翌年、1860年5月、アラン・ロバートソンのような最強のゴルファーを決める試合をおこなうため、トムはプレストウィックのメンバーに相談します。そしてその後、フェアリーとプレストウィックの委員会は、事実上最初のオープン選手権となる全英オープンの開催に向け動き始めました。

大会は、ストロークプレイ方式で行われ、3ラウンドを累積し最小ストロークでまわった選手が優勝するという、当時としては非常に珍しい競技形式でおこなわれました。また、3回連続で優勝した者は、チャンピオンベルトを個人所有できる規則も設けられました。

ホストプロであるトムと、その他7名のプロを招待することで、選りすぐりのゴルファー8名によるオープン選手権が開催されました。

トムが設計し、トムが所属するコースで開催された大会ではありましたが、彼にとっての最大の脅威は、ライバルであるウィリー・パークの存在であったことは間違いありません。

プレストウィックのメンバーからの大きな期待もありましたが、トムにとって何よりも重要だったのは、この大会で優勝者に与えられるタイトルが、かつてアランのタイトルであったということです。

親友アラン・ロバートソンの称号を自分が守らなければならないと感じていました。かつてないほどの大きなプレッシャーに襲われたのかもしれません。

トムは好調なプレーを見せましたが、最後の数ホールで、トラブルに巻き込まれスコアを落としてしまいました。パークとトムの間で両者一歩も譲らぬ攻防戦が繰り広げられました。しかし、最終的に勝利の女神が微笑んだのはマッセルバラ出身のパークです。わずか2打差を逃げ切っての優勝でした。この結果にプレストウィックの人々は大きく失望しました。


タイトルの奪還

トムは周りの期待に応えられず、メンバー、クラブ、アラン、家族全員を裏切ってしまったと傷心しましたが、それが彼の決意をより強固なものにしました。次の試合ではアランのタイトルを守るのではなく、ウィリー・パークからタイトルを奪い返すのだと。

トムとパーク、最高のライバルによる争いは続き、彼ら2人が最初の8回の全英オープンで7回のタイトルを奪い合いました。さらにトムは1860〜1864年までに3回の優勝を飾ったため、国民的なセレブリティとして社交界での認知度をさらに高めていきました。

全英オープンは1860年の開催からわずか7年で、スコットランドのスポーツカレンダーだけでなく、英国のカレンダーにも記載されるようになり、やがてギャンブル報道でも大きく取り沙汰されるようになりました。

1873年の全英オープンは、初めてプレストウィック以外の場所、セントアンドリュースで開催されることになりました。
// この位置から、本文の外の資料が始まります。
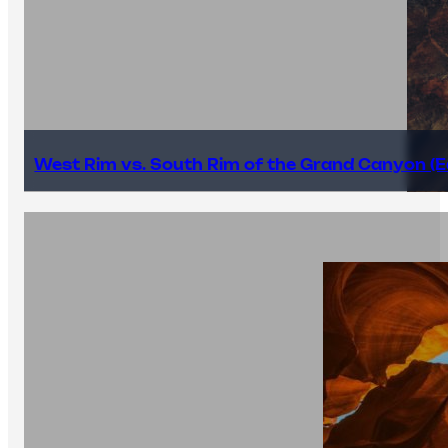
West Rim vs. South Rim of the Grand Canyon (E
トムは、全英へ向けて、オールド・コースに相当な改修を行いました。トムの代表的なグリーンキーピング技術である「トップドレッシング」は、現在でもコースメンテナンスの技術として使用されています。また、トムが全英へ向けコースの難易度を上げるためにバンカーを増設したことが「戦略的コース設計」の誕生につながったと言われています。現代のゴルフ競技でも確実に使用されているデザイン形態の1つです。



◆ヤング・トムの誕生

The Openより

オールド・トム・モリスの息子、ヤング・トム・モリスが初めて全英オープンに出場したのは14歳でした。この先彼が残す輝かしい功績を、このとき誰が想像できたでしょう?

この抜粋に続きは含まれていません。